As we meet the Lord at his table this Sunday it will help us to think on the relation of Old Testament sacrifices to "the body and the blood" we find on the table.

The late Louis Berkhof, in his wonderful 1938 work, Systematic Theology, spells out the connection for us:

Just as there were analogies to Christian baptism among Israel, there were also analogies of the Lord's Supper. Not only among the Gentiles, but also among Israel, the sacrifices that were brought were often accompanied with sacrificial meals. This was particularly a characteristic feature of the peace-offerings. Of these sacrifices only the fat adhering to the inwards was consumed on the altar; the wave-breast was given to the priesthood, and the heave-shoulder to the officiating priest (Lev. 7:28-34) while the rest constituted a sacrificial meal for the offerer and his friends, provided they were levitically clean (Lev. 7:19-21; Deut. 12:7,12). These meals taught in a symbolic way that 'being justified by faith, we have peace with God through our Lord Jesus Christ.' They were expressive of the fact that, on the basis of the offered and accepted sacrifice, God receives His people as guests in His house and unites with them in joyful communion, the communal life of the covenant.

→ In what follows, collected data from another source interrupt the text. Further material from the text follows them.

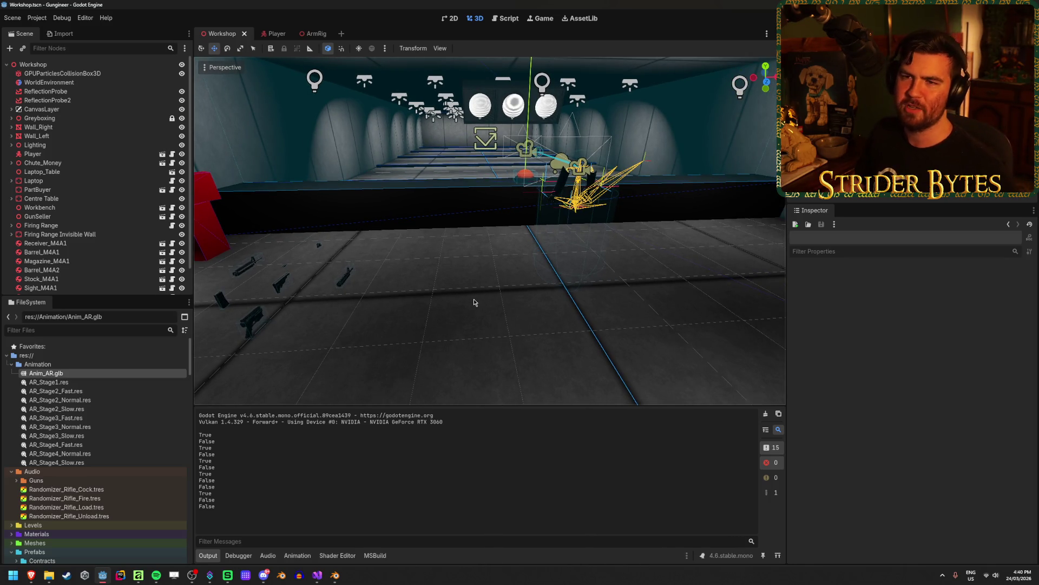
{"action": "left_click_drag", "start_coordinate": [474, 302], "coordinate": [476, 293]}
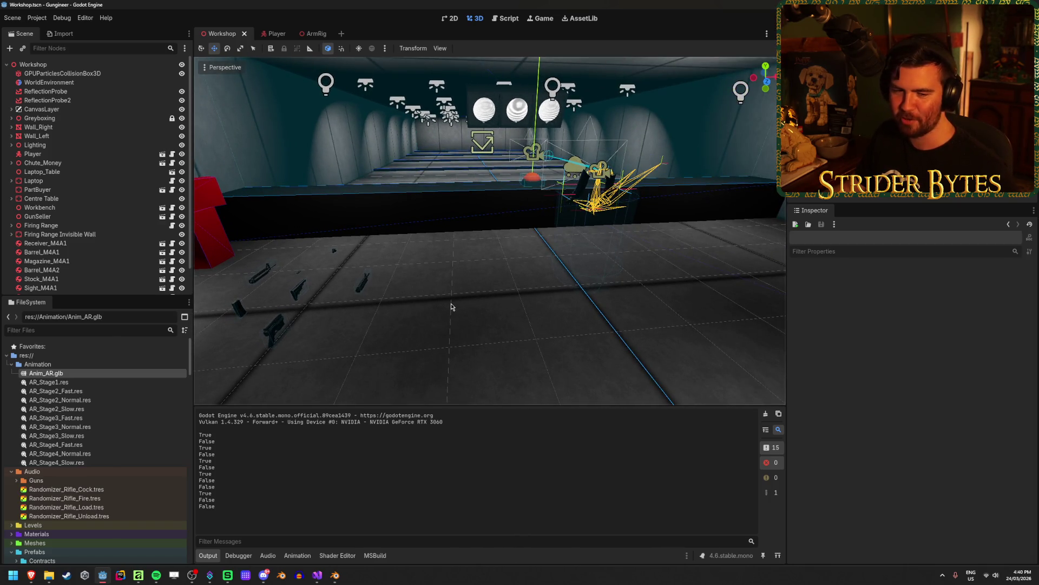
{"action": "left_click_drag", "start_coordinate": [379, 325], "coordinate": [381, 320]}
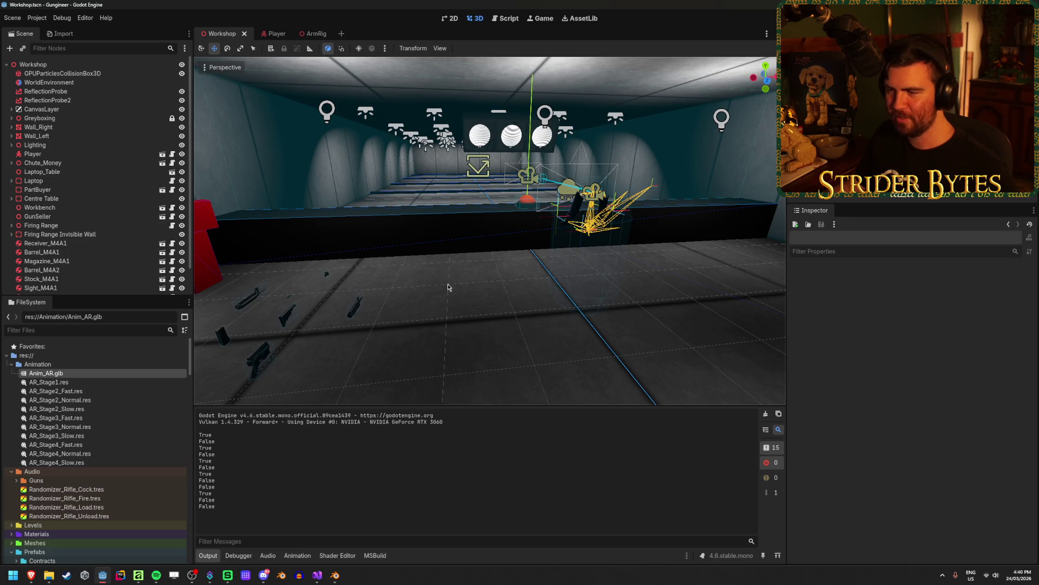
{"action": "left_click_drag", "start_coordinate": [448, 314], "coordinate": [452, 300]}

The necessity of a sacrifice revealed that the worshiper does not have within himself that which makes peace with God. We are not justified before God by our works (Eph. 2:8-9). Even the most sincerely pious communicant needed to bring a sacrificial substitute. No one was exempt. Neither the young nor the old could find peace with God without the shedding of blood. The sacrificial requirement said to all: "What you see in the cutting off of this animal in curse must befall you if you would presume to approach without a sacrifice. You must have a sin-bearer."

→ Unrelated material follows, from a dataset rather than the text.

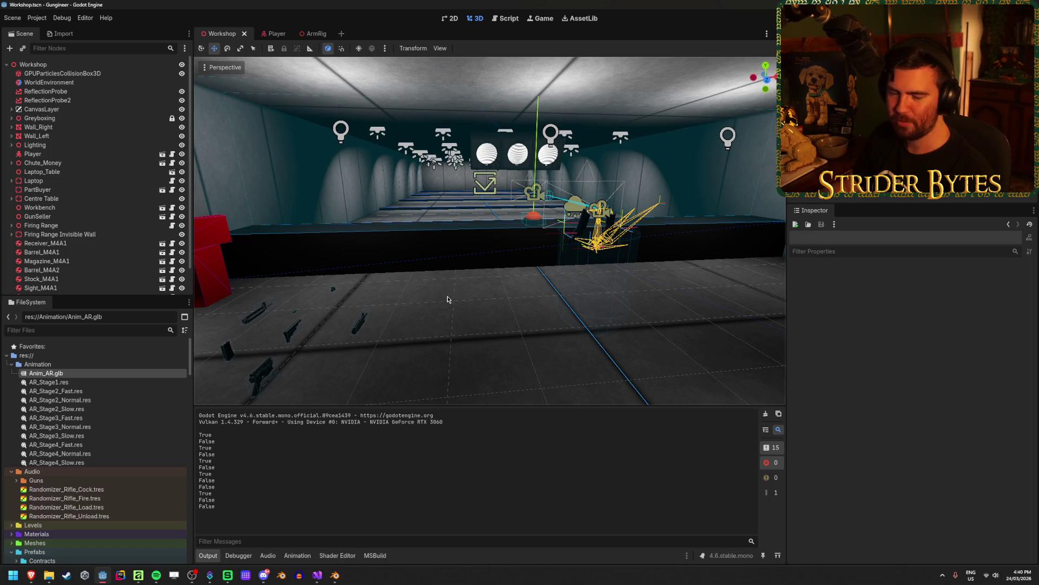
{"action": "right_click", "coordinate": [472, 304]}
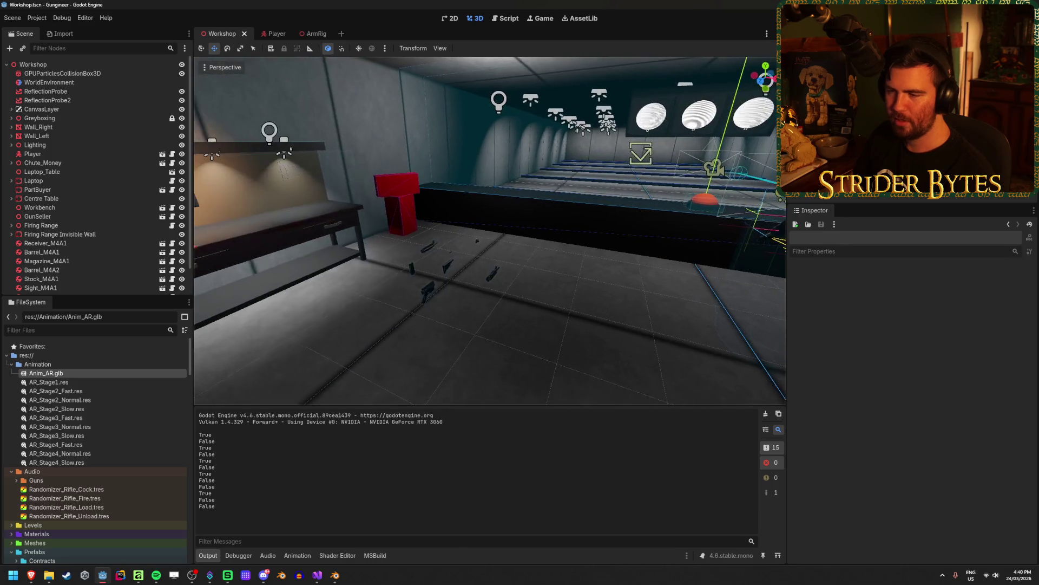
{"action": "right_click", "coordinate": [472, 304]}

But the Old Testament sacrifices were not sufficient to atone for sin. They were repeated again and again as God required merely proving they were not taking away sin (see Hebrews 10:1-4). The repetition of the sacrifices pointed, however, to that one sacrifice which was sufficient: the flesh and blood of Jesus Christ, God incarnate. The shedding of his blood brought an end to all sacrifices. Atonement for sin was finished by the precious blood of the unblemished Lamb.

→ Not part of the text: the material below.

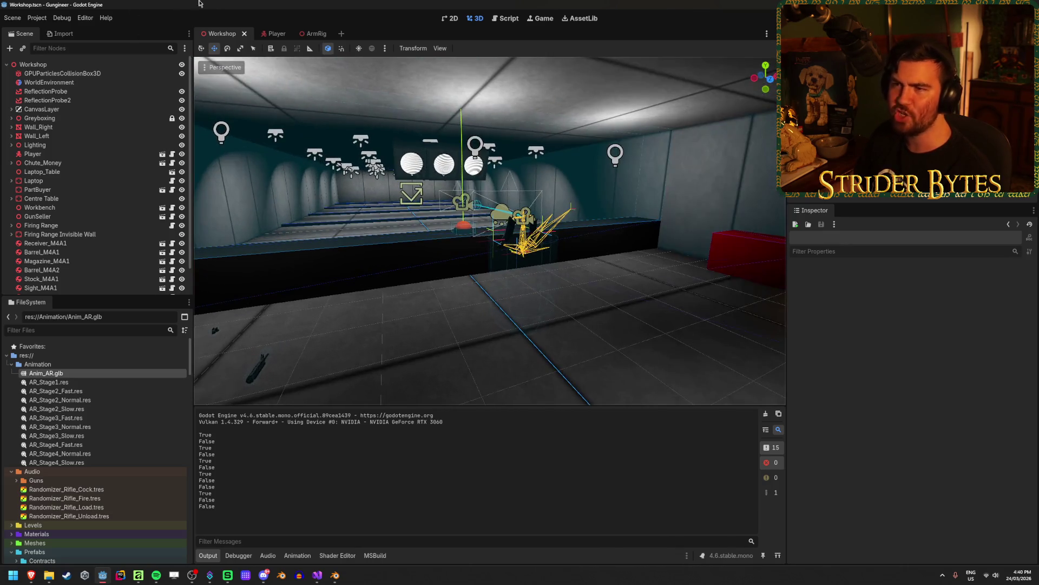
In the ArmRig scene, unhide Receiver_M4A1 and focus the viewport on it.
{"action": "left_click", "coordinate": [306, 35]}
{"action": "left_click", "coordinate": [50, 180]}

When we come to the Lord's Table this Sunday there will be no blood. Not the blood of beasts nor the blood of man. Not even the real human blood of Jesus Christ. Why? Because it is finished. We do not come to the table to be justified. There is no blood there. We come to the cross to be justified. We come to the table to be renewed in the grace we already found at the blood-stained cross. The true sacrifice was offered once and for all for our justification. Now we engage in a new and very different repetition - the repetitive eating and drinking of the flesh and blood by symbol of bread and wine. This is no repeating of a sacrifice. This is a repeating of a feast for those once dead but now alive in Christ know the true strength of their pilgrimage is the grace of Christ crucified for sinners.

Berkhof again: "The all-sufficient sacrifice of Jesus Christ rendered all further shedding of blood unnecessary; and therefore it was entirely fitting that the bloody element should make way for an unbloody one which, like it, had nourishing properties."